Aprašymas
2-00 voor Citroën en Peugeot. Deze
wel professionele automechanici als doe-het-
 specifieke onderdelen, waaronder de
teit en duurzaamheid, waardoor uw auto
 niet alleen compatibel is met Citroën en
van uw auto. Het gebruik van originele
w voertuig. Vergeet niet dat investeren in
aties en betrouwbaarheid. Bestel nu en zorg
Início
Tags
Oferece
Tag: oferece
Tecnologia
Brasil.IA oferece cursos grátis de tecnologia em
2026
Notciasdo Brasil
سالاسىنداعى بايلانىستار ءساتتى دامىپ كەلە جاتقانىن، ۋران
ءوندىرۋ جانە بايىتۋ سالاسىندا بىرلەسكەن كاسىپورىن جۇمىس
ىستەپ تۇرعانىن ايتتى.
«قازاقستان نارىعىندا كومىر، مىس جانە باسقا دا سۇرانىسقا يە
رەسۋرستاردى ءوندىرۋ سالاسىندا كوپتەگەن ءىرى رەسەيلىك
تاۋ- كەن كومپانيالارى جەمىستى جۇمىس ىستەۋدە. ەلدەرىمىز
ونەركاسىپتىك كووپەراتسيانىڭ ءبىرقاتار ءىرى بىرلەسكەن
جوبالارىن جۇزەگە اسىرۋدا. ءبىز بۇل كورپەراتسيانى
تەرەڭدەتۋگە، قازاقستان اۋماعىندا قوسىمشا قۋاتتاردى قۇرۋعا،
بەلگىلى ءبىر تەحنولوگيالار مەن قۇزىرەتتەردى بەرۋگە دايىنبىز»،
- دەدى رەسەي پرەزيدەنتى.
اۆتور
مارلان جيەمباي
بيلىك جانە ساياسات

#### THE PROBLEM
For the word "جۇمىس", find all matching lines in the entries above and copy them out.

#### SOLVED EXERCISE
ءوندىرۋ جانە بايىتۋ سالاسىندا بىرلەسكەن كاسىپورىن جۇمىس
تاۋ- كەن كومپانيالارى جەمىستى جۇمىس ىستەۋدە. ەلدەرىمىز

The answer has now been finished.